── EXTRACTED INFORMATION

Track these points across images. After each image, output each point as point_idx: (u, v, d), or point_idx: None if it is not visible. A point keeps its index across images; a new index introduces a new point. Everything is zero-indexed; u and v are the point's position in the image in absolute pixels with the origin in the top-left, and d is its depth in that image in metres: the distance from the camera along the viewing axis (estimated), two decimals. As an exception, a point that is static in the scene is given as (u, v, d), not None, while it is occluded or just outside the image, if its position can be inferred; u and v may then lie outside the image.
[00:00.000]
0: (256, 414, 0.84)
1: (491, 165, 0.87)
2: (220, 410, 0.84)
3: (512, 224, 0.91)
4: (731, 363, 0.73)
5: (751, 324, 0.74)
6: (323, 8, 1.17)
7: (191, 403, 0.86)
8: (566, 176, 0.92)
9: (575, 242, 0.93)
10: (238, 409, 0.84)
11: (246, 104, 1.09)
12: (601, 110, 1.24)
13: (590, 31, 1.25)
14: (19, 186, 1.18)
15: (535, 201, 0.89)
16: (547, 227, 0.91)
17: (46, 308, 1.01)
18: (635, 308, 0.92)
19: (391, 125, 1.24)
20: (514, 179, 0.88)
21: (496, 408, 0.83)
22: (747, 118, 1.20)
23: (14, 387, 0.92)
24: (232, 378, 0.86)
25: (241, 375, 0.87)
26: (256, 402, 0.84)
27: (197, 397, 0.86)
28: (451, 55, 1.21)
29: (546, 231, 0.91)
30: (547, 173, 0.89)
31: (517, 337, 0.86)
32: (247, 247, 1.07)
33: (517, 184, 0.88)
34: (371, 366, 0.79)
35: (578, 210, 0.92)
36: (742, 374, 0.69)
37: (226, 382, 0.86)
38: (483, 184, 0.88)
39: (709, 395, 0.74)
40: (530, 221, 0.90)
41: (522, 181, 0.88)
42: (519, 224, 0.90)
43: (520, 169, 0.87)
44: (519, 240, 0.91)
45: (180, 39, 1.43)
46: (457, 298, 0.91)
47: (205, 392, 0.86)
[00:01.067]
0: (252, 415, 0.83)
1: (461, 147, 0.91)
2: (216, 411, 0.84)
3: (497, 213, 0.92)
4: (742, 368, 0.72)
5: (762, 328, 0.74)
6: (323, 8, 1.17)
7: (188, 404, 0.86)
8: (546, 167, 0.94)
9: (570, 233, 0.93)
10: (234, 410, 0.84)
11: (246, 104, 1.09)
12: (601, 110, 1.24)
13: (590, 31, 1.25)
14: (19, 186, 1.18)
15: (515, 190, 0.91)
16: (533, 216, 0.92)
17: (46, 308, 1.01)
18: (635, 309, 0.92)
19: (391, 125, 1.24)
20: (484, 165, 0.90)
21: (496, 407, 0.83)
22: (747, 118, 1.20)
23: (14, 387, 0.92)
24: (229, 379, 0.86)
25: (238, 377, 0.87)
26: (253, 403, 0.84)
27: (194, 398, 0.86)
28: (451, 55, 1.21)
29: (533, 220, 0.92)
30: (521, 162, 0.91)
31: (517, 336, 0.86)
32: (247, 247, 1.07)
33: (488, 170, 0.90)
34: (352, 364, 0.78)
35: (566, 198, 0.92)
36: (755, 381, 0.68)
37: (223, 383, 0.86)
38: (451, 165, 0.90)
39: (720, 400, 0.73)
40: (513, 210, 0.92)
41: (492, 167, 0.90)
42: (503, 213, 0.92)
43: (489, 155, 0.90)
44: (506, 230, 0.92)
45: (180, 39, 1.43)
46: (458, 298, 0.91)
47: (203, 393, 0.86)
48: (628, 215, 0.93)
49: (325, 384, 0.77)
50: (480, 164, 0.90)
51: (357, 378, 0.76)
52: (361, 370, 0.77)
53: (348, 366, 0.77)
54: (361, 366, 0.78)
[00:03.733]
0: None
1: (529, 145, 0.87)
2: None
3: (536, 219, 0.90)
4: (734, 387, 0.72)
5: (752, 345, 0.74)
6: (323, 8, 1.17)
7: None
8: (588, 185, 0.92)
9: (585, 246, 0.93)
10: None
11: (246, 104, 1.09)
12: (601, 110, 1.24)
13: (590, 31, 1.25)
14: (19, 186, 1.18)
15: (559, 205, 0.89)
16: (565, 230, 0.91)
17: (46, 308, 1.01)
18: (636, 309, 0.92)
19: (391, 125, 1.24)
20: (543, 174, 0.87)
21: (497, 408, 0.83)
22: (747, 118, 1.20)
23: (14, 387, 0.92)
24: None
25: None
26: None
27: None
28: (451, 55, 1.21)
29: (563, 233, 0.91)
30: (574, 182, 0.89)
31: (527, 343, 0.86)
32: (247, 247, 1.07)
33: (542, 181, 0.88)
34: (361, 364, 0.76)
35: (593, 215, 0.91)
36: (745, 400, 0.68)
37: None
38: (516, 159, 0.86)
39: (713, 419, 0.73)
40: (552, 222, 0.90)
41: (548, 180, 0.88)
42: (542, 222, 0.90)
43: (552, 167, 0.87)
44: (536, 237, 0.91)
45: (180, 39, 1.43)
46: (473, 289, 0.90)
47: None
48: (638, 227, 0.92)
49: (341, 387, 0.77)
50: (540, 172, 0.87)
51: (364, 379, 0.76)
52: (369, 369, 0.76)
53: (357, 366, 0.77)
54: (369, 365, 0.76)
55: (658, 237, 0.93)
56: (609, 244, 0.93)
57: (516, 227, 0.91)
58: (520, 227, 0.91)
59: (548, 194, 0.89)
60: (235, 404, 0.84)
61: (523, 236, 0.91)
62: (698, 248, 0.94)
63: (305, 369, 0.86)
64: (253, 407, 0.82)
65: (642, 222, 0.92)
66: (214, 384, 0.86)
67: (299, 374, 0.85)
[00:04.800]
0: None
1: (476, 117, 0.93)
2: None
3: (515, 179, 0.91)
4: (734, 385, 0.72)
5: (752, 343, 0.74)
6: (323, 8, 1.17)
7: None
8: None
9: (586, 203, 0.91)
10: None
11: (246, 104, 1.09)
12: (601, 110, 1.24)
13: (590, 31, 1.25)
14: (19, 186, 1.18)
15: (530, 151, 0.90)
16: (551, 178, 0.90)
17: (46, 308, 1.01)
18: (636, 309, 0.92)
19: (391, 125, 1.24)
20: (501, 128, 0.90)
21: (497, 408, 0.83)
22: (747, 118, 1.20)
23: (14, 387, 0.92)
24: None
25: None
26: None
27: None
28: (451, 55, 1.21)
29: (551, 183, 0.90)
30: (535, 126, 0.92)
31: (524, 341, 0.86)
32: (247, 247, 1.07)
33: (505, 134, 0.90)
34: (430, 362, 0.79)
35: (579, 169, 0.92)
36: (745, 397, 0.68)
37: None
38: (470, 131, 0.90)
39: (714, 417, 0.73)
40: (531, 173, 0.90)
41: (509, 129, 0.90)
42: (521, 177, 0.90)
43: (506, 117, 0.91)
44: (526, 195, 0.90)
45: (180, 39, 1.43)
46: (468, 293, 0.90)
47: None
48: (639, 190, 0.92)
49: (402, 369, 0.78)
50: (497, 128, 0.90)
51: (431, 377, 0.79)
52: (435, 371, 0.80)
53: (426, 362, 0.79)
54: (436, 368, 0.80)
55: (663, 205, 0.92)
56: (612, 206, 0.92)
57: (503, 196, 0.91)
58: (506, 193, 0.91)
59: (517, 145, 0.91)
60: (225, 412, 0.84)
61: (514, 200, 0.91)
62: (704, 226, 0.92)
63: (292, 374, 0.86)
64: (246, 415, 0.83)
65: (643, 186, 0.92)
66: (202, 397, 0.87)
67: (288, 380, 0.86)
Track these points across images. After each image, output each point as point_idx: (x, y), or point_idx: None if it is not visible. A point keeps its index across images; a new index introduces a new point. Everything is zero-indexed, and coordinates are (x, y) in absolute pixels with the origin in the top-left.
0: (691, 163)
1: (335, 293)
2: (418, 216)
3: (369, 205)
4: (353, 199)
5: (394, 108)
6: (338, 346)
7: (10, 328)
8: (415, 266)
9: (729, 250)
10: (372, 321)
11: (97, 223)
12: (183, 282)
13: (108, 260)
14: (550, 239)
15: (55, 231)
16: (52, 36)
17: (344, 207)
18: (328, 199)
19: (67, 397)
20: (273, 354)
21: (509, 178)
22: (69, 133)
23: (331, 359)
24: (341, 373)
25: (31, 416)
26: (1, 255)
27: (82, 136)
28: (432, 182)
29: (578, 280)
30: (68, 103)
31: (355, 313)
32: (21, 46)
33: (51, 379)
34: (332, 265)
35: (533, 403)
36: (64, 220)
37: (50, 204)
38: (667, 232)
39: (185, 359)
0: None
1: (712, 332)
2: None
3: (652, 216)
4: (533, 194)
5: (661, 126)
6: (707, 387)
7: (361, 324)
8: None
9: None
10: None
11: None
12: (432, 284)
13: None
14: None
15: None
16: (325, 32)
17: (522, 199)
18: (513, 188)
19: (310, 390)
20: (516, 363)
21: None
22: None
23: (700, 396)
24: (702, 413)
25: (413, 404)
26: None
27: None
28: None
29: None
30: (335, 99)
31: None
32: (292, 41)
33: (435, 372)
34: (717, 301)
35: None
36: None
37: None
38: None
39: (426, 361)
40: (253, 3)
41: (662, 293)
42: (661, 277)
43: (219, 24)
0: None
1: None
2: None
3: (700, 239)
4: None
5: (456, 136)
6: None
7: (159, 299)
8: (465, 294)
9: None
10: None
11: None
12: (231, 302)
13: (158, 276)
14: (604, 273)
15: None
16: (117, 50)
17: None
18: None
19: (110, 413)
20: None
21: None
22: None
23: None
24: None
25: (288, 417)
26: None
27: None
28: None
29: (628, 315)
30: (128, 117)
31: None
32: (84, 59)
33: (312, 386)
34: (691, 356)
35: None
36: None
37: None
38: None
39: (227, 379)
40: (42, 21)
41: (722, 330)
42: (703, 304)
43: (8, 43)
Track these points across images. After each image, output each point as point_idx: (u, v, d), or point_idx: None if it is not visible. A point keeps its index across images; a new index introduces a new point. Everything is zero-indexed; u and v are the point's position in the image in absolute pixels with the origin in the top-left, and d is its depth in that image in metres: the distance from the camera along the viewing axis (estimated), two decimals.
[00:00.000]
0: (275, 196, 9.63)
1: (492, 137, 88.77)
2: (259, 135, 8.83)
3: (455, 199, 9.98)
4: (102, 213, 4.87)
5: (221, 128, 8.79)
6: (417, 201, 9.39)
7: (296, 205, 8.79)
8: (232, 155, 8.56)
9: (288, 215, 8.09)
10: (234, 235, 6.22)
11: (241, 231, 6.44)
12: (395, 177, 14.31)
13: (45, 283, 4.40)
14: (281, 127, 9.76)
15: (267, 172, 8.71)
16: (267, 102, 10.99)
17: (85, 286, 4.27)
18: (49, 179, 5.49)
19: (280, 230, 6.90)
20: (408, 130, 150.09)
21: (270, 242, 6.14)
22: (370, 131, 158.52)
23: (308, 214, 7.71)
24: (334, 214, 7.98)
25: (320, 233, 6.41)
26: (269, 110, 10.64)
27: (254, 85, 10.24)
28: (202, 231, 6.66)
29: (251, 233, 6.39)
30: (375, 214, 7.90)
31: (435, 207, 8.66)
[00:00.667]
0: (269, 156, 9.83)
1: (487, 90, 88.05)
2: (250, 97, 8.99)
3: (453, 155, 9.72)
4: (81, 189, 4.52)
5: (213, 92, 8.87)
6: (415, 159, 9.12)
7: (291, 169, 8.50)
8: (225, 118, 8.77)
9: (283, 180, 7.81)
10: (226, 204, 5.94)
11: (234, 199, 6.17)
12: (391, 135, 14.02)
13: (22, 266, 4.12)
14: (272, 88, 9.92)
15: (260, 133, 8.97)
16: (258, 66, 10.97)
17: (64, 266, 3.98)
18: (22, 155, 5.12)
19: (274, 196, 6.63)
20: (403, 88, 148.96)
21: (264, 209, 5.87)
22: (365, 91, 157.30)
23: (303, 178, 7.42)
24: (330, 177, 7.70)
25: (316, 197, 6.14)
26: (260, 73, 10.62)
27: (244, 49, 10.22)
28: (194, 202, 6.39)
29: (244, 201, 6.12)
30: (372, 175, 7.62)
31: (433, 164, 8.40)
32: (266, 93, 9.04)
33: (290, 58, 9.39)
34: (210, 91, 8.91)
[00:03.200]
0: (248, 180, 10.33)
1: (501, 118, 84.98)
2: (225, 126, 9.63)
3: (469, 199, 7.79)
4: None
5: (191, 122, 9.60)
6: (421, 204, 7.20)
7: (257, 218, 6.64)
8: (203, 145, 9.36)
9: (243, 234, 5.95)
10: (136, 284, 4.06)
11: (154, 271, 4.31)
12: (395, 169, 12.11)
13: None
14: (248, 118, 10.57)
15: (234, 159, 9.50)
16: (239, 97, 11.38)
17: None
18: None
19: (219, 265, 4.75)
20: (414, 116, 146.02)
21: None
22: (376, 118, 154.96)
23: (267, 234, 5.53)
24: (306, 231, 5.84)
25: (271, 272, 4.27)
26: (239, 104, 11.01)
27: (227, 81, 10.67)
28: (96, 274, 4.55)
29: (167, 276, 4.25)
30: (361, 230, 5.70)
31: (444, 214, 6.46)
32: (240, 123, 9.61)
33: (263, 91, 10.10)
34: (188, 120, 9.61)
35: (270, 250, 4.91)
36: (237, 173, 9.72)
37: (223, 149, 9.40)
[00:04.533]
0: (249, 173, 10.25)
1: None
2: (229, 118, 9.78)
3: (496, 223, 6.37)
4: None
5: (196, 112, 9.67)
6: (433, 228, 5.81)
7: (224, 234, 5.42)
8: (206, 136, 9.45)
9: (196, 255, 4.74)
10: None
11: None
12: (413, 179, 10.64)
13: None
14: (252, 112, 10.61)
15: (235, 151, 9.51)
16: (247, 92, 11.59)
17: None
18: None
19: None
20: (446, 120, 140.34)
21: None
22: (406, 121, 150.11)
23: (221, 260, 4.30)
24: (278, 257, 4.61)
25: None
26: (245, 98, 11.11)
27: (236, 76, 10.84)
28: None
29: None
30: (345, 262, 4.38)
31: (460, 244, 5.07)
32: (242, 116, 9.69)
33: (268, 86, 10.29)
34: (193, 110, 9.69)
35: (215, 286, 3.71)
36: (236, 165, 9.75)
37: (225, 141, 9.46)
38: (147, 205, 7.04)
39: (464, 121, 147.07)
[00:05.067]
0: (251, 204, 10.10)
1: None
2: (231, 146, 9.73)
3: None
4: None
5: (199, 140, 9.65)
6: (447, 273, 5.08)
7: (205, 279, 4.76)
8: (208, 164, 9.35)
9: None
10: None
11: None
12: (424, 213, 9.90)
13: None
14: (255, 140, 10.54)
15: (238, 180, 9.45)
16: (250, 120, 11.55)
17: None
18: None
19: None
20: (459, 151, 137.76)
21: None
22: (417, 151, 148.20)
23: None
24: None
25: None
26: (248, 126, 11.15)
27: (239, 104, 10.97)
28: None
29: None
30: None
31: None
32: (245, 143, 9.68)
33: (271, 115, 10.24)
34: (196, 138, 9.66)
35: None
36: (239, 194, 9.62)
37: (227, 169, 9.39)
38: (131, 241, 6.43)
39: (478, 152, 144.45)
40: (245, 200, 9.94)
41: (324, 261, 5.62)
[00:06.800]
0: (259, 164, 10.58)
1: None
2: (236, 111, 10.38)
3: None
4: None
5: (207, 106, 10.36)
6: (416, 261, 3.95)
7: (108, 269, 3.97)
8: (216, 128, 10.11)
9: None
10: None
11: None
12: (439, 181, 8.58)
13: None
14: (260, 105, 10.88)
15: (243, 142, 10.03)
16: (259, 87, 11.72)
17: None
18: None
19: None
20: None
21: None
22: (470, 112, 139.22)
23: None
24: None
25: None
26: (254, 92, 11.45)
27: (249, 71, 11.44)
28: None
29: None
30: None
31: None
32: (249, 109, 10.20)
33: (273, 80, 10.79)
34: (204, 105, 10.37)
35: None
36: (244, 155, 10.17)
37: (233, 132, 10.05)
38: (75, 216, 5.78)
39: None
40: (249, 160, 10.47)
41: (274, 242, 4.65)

────

▶ EXERCISE AIM
Quote verbatim the opening lines of the listing above, ending with the line where "47: (205, 392, 0.86)" appears; include both endpoints and nothing more.

▶ RESPONSE AREA
Track these points across images. After each image, output each point as point_idx: (u, v, d), or point_idx: None if it is not visible. A point keeps its index across images; a new index introduces a new point. Everything is zero-indexed; u and v are the point's position in the image in absolute pixels with the origin in the top-left, and d is its depth in that image in metres: the distance from the camera along the viewing axis (estimated), two decimals. As an exception, a point that is static in the scene is given as (u, v, d), not None, while it is occluded or just outside the image, if its position can be inferred; u and v may then lie outside the image.
[00:00.000]
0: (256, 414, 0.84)
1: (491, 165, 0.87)
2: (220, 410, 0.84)
3: (512, 224, 0.91)
4: (731, 363, 0.73)
5: (751, 324, 0.74)
6: (323, 8, 1.17)
7: (191, 403, 0.86)
8: (566, 176, 0.92)
9: (575, 242, 0.93)
10: (238, 409, 0.84)
11: (246, 104, 1.09)
12: (601, 110, 1.24)
13: (590, 31, 1.25)
14: (19, 186, 1.18)
15: (535, 201, 0.89)
16: (547, 227, 0.91)
17: (46, 308, 1.01)
18: (635, 308, 0.92)
19: (391, 125, 1.24)
20: (514, 179, 0.88)
21: (496, 408, 0.83)
22: (747, 118, 1.20)
23: (14, 387, 0.92)
24: (232, 378, 0.86)
25: (241, 375, 0.87)
26: (256, 402, 0.84)
27: (197, 397, 0.86)
28: (451, 55, 1.21)
29: (546, 231, 0.91)
30: (547, 173, 0.89)
31: (517, 337, 0.86)
32: (247, 247, 1.07)
33: (517, 184, 0.88)
34: (371, 366, 0.79)
35: (578, 210, 0.92)
36: (742, 374, 0.69)
37: (226, 382, 0.86)
38: (483, 184, 0.88)
39: (709, 395, 0.74)
40: (530, 221, 0.90)
41: (522, 181, 0.88)
42: (519, 224, 0.90)
43: (520, 169, 0.87)
44: (519, 240, 0.91)
45: (180, 39, 1.43)
46: (457, 298, 0.91)
47: (205, 392, 0.86)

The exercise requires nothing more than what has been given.